When we go into that ground from which thoughts,
emotions, memories, and so forth emerge, there is a substratum
that can be accessed through meditation. Its very nature is
luminosity, it makes manifest appearances. “This mind is
brightly shining, but it is veiled by adventitious defilements.”
So this luminous dimension of consciousness is covered over,
it is obscured by conceptual grasping, by hatred, by craving,
and other afflictions of the mind. Which is to say, when one
plumbs the depths of awareness, one discovers a dimension
that is not sullied, not contaminated, not shrouded by these
mental afflictions or defilements. It is, by nature, pure. If this
is true, then it suggests that freedom might be something
that can be achieved by purifying the mind of its afflictive
tendencies and cultivating greater insight. It also suggests
that freedom is something that might be discovered by
penetrating the veils of the ordinary functioning of our
psyche to a deeper dimension…. The brightly shining mind that is
uncontaminated by
afflictions is a source of freedom. So freedom is not something
we have to create but something that can be discovered….” - AW

Here we are approaching the absolute…something that is not relative
nor is it dependent. He specifically and, in my opinion saliently,
said (above) that:

 “…When we go into that ground from which thoughts,
emotions, memories, and so forth emerge, there is a substratum
that can be accessed through meditation. Its very nature is
luminosity, it makes manifest appearances…”

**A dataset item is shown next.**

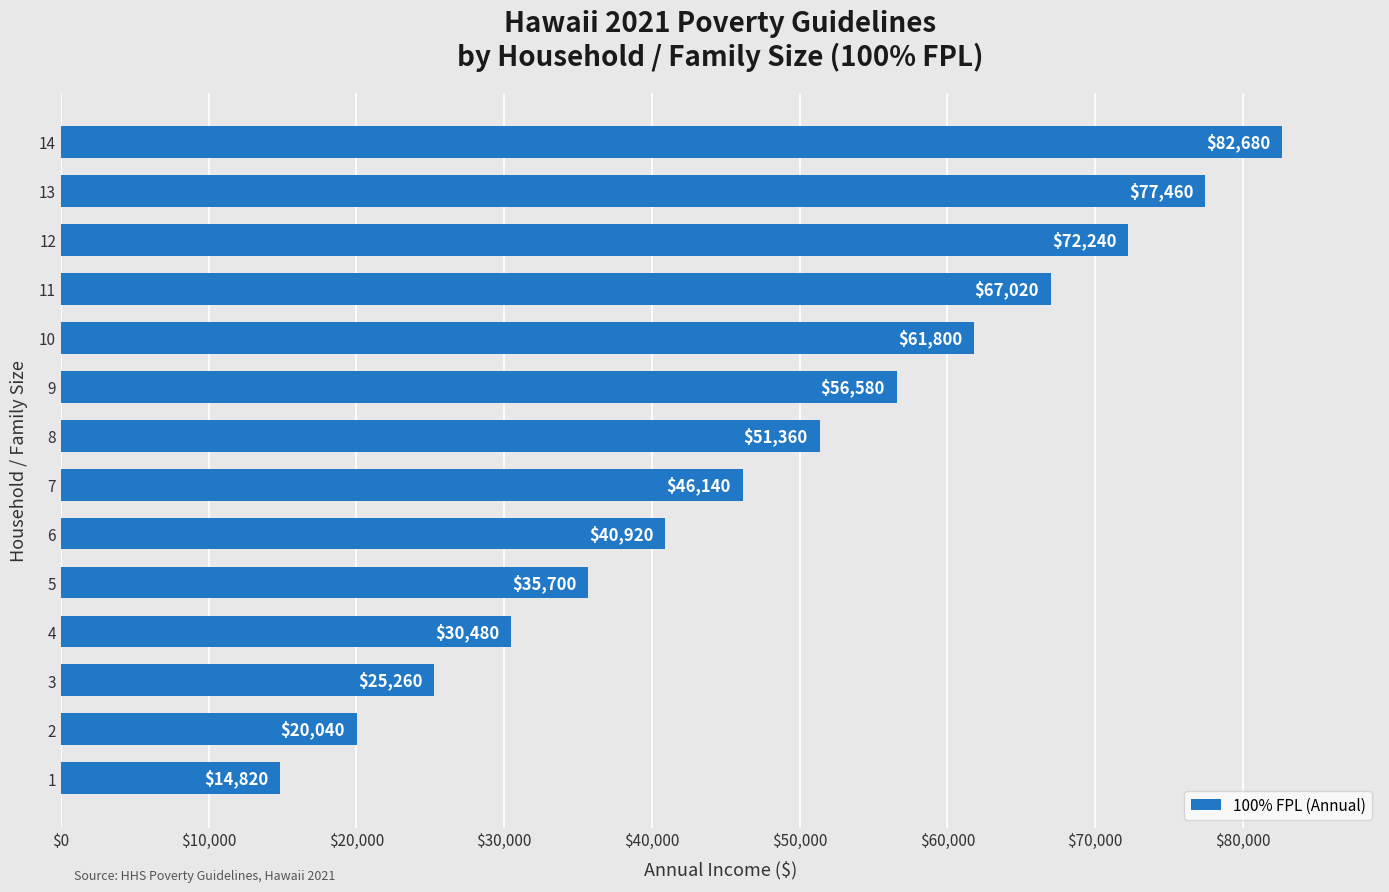

What is the change in value from 5 to 7?

+10440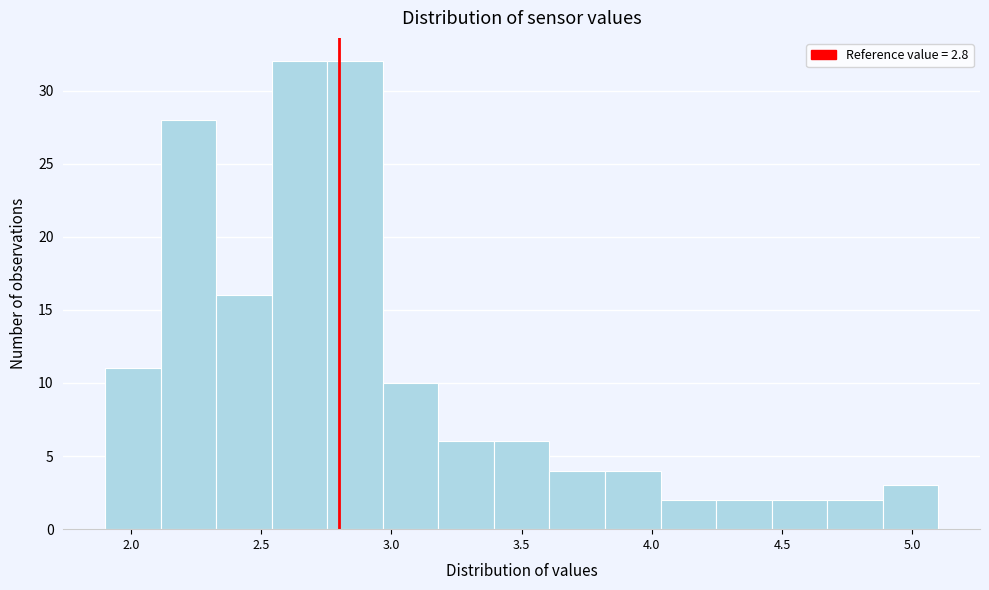

What is the height of the bar covering 2.95 to 3.20 on the x-axis? Neither the bar edges nor the heights are printed on the chart, so give them approximately, as read against the axes.

10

The operative words as I see it are: “ground from which…emerge”, and
“it makes manifest appearances”.

So, if anything, Allan appears to be talking relatively about ideal or
objective emptiness (the absolute) rather than the obverse.


On Oct 26, 2:02 pm, e <[email protected]> wrote:
> Relatively there can be free will but ultimately the concept does not
> hold water (which ones do?). Relatively we choose from a predetermined
> set of variables (what is known) from the infinite unknown. How in any
> radical sense can that be freedom? From the Buddha’s perspective,
> everything that temporally existed arose conditionally in dependence.
> How can there be freedom when there is conditional dependence? It
> seems Alan is talking ideally about relative existence.